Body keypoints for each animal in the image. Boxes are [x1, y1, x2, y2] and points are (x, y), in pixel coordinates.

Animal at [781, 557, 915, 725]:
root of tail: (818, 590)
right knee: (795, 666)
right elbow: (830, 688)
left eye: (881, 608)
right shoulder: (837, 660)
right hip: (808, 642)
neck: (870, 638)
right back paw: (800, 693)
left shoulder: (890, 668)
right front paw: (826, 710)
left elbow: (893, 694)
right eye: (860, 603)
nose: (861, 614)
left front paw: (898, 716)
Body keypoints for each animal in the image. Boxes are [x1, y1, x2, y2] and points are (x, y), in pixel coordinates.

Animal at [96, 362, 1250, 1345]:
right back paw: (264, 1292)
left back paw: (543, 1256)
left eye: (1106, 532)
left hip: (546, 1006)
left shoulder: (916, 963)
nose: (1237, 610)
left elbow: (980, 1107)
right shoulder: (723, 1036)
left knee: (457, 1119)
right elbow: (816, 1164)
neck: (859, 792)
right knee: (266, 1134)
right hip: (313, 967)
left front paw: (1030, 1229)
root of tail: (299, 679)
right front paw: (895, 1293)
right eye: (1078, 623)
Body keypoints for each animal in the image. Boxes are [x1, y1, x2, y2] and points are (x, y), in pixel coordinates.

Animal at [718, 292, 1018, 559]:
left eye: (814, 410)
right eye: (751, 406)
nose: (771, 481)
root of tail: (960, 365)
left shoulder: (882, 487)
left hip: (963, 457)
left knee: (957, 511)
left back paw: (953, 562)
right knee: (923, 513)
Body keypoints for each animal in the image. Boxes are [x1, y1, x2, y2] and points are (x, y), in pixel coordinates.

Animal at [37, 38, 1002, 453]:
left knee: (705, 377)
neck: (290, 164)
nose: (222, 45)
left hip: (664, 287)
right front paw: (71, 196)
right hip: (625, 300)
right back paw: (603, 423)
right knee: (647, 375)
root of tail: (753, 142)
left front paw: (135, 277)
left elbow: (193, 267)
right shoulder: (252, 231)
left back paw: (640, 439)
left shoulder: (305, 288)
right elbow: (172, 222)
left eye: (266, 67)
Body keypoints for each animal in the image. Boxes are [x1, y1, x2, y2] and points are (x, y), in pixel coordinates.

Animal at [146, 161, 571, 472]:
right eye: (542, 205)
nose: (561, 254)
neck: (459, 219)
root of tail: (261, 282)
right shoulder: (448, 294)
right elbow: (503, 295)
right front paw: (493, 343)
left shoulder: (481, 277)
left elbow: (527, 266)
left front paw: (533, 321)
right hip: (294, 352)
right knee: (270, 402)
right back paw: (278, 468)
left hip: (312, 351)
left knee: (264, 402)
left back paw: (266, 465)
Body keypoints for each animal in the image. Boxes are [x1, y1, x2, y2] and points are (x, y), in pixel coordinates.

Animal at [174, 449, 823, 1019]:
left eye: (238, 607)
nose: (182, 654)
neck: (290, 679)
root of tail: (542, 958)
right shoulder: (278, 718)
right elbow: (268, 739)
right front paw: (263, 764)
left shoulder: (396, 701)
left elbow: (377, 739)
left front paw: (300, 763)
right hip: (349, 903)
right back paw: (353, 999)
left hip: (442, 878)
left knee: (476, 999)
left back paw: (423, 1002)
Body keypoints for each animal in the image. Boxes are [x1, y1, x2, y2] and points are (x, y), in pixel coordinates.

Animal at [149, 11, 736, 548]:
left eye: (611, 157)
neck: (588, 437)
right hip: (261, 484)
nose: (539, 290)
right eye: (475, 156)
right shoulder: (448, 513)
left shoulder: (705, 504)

== WORK INSTRUCTION ==
Copy the material above back out, exactly as written.

== REPLY ==
Body keypoints for each animal in the image. Boxes are [x1, y1, x2, y2] and points are (x, y), in pixel coordinates.

Animal at [781, 557, 915, 725]:
root of tail: (818, 590)
right knee: (795, 666)
right elbow: (830, 688)
left eye: (881, 608)
right shoulder: (837, 660)
right hip: (808, 642)
neck: (870, 638)
right back paw: (800, 693)
left shoulder: (890, 668)
right front paw: (826, 710)
left elbow: (893, 694)
right eye: (860, 603)
nose: (861, 614)
left front paw: (898, 716)
Body keypoints for each animal in the image. Boxes are [x1, y1, x2, y2] and points are (x, y), in pixel coordinates.

Animal at [96, 362, 1250, 1345]:
right back paw: (264, 1292)
left back paw: (543, 1256)
left eye: (1106, 532)
left hip: (546, 1006)
left shoulder: (916, 963)
nose: (1237, 610)
left elbow: (980, 1107)
right shoulder: (723, 1036)
left knee: (457, 1119)
right elbow: (816, 1164)
neck: (859, 792)
right knee: (266, 1134)
right hip: (313, 967)
left front paw: (1030, 1229)
root of tail: (299, 679)
right front paw: (895, 1293)
right eye: (1078, 623)
Body keypoints for each animal in the image. Boxes are [x1, y1, x2, y2] and points are (x, y), in pixel coordinates.

Animal at [718, 292, 1018, 559]:
left eye: (814, 410)
right eye: (751, 406)
nose: (771, 481)
root of tail: (960, 365)
left shoulder: (882, 487)
left hip: (963, 457)
left knee: (957, 511)
left back paw: (953, 562)
right knee: (923, 513)
Body keypoints for each animal in the image. Boxes are [x1, y1, x2, y2] and points are (x, y), in pixel coordinates.

Animal at [37, 38, 1002, 453]:
left knee: (705, 377)
neck: (290, 164)
nose: (222, 45)
left hip: (664, 287)
right front paw: (71, 196)
right hip: (625, 300)
right back paw: (603, 423)
right knee: (647, 375)
root of tail: (753, 142)
left front paw: (135, 277)
left elbow: (193, 267)
right shoulder: (252, 231)
left back paw: (640, 439)
left shoulder: (305, 288)
right elbow: (172, 222)
left eye: (266, 67)
Body keypoints for each animal in the image. Boxes are [x1, y1, x2, y2] and points are (x, y), in pixel coordinates.

Animal at [146, 161, 571, 472]:
right eye: (542, 205)
nose: (561, 254)
neck: (459, 219)
root of tail: (261, 282)
right shoulder: (448, 294)
right elbow: (503, 295)
right front paw: (493, 343)
left shoulder: (481, 277)
left elbow: (527, 266)
left front paw: (533, 321)
right hip: (294, 352)
right knee: (270, 402)
right back paw: (278, 468)
left hip: (312, 351)
left knee: (264, 402)
left back paw: (266, 465)
Body keypoints for each animal in the image. Boxes are [x1, y1, x2, y2] and points are (x, y), in pixel coordinates.

Animal at [174, 449, 823, 1019]:
left eye: (238, 607)
nose: (182, 654)
neck: (290, 679)
root of tail: (542, 958)
right shoulder: (278, 718)
right elbow: (268, 739)
right front paw: (263, 764)
left shoulder: (396, 701)
left elbow: (377, 739)
left front paw: (300, 763)
right hip: (349, 903)
right back paw: (353, 999)
left hip: (442, 878)
left knee: (476, 999)
left back paw: (423, 1002)
Body keypoints for each animal in the image. Boxes are [x1, y1, x2, y2] and points are (x, y), in pixel coordinates.

Animal at [149, 11, 736, 548]:
left eye: (611, 157)
neck: (588, 437)
right hip: (261, 484)
nose: (539, 290)
right eye: (475, 156)
right shoulder: (448, 513)
left shoulder: (705, 504)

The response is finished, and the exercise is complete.